Document segment below:

In Inca mythology, Mama Ocllo, or more precisely Mama Uqllu, was deified as a mother and fertility goddess. In one legend she was a daughter of Inti and Mama Killa, and in another the daughter of Viracocha (Wiraqucha) and Mama Qucha. In all of them she was the older sister and wife of Manco Cápac (Manqu Qhapaq), whom she established the city of Cusco with. In some variations, she also had a son with him, Sinchi Roca, though all Incan rulers after Manco Cápac were believed to be their descendants.

According to most stories, Mama Occlo and Manco Cápac were sent by Inti to help the Inca by expanding their knowledge after he saw how poorly they were living. After their creation, most legends state, they began journeying to find the perfect location to begin their task, and would know when they had found it when the golden rod Inti had given both his children sank into the ground. Once the rod had sunk, they began educating the Inca people; together they taught the people to better construct homes; Mama Ocllo taught the Inca women the art of spinning thread, sewing, and household duties.

== Origin ==
There are multiple variations of Mama Ocllo's origin. One common version involves Mama Ocllo emerging with Manco Cápac from an island or cave in Lake Titicaca after Inti created them, though in some alternate versions, the rest of their siblings, as well as ten ayllus, rise from the lake, too, and they all journey together for a short time. Some myths depict Mama Ocllo and Manco Cápac's place of origin to be from the Rock of Origins, which is a location described as sacred. Some accounts also state that both Mama Ocllo and Manco Cápac were Inti's children by the Moon.

Another account tells how Mama Ocllo and her siblings were all brought into existence by Inti, though this time they emerged from the middle of three windows on a cave known as Pacariqtambo, and were given a sign when they approached the land they were supposed to settle on rather than a rod to prod the ground with.

End of Document segment.
Material supplied below:

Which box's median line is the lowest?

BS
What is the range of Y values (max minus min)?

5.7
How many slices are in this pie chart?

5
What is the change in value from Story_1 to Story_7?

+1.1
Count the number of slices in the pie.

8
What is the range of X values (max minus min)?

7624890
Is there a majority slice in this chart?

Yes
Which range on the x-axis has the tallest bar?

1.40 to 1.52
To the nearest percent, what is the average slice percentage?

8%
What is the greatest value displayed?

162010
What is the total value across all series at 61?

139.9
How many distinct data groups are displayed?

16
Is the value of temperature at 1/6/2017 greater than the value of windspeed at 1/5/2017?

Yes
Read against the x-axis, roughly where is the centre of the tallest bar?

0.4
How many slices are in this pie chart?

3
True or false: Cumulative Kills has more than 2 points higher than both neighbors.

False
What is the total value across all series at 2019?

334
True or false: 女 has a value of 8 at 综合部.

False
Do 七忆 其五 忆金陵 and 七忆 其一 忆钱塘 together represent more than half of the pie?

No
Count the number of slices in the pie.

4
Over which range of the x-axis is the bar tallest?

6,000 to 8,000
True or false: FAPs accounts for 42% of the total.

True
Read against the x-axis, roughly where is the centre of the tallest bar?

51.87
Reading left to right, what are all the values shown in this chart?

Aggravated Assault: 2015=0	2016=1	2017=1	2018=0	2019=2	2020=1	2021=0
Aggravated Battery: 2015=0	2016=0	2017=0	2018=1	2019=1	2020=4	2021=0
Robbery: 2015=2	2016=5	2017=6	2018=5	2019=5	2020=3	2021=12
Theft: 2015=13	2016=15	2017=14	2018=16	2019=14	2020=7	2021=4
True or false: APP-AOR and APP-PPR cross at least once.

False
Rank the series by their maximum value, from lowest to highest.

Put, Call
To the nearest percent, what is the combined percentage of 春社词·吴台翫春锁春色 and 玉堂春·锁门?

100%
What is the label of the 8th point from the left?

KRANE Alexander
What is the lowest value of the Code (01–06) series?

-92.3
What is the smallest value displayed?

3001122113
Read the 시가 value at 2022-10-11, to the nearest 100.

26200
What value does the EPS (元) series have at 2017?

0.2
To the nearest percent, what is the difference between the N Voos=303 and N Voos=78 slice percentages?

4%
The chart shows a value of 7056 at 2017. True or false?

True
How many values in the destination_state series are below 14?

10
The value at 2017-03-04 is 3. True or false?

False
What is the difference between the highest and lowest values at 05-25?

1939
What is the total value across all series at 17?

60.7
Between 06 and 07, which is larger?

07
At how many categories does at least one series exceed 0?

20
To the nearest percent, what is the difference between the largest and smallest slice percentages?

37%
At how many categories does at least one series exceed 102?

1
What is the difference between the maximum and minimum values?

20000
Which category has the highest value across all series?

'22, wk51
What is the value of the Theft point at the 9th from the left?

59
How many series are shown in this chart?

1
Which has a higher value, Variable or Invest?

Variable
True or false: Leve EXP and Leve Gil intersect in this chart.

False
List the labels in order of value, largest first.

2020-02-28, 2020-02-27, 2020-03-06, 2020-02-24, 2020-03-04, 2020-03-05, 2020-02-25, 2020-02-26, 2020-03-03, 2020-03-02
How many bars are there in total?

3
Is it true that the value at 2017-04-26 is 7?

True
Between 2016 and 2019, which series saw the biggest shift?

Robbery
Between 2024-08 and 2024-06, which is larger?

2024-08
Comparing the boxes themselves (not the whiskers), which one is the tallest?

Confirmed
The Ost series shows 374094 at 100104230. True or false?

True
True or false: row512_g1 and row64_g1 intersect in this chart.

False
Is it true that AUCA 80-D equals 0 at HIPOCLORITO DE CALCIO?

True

End of Material supplied.

» **Brief 1**:
Answer these questions using the passage about Mama Ocllo.
(a) In the legend where she is not the daughter of Inti and Mama Killa, who are Mama Ocllo's parents?
(b) What did Mama Ocllo teach the Inca women?
(c) Through which of the three windows on the cave Pacariqtambo did Mama Ocllo and her siblings emerge?
» **Brief 2**:
Transcribe the passage about Mama Ocllo starting with "Another account tells" and going on through "the ground with.".
» **Brief 3**:
Write the next part of the passage about Mama Ocllo, beginning after its last sentence.

» **Expected answer 1**:
(a) Viracocha (Wiraqucha) and Mama Qucha.
(b) The art of spinning thread, sewing, and household duties.
(c) The middle window.

» **Expected answer 2**:
Another account tells how Mama Ocllo and her siblings were all brought into existence by Inti, though this time they emerged from the middle of three windows on a cave known as Pacariqtambo, and were given a sign when they approached the land they were supposed to settle on rather than a rod to prod the ground with.

» **Expected answer 3**:
Instead of Inti, one legend says that Mama Ocllo is the daughter of Viracocha and Mama Qucha, making her a sibling of Inti.

There are historical accounts, including those recorded by Vasco Núñez de Balboa, Juan de Betanzos, and Fray Martin de Morua, that described Mama Ocllo and Manco Cápac as leaders of a group of people (the Ayar clan) who came from the Tampu Tocco area.

== Founding of Cuzco ==
According to the legend, Mama Ocllo and Manco Capac were given a golden scepter to help them find an ideal place to settle and worship the sun. After their wanderings, the pair descended into a valley. They decided to build the city of Cuzco after the golden rod they brought with them sank into the soil and disappeared. The pair then set out to gather people and brought them to the city. They instructed them in the ways of human beings and the people were divided according to whether they could gather food or build houses. The people also built the Coricancha (temple of the Sun), also referred to as the Intihuasi, at the center of the new imperial city or - as some sources say - where the rod disappeared.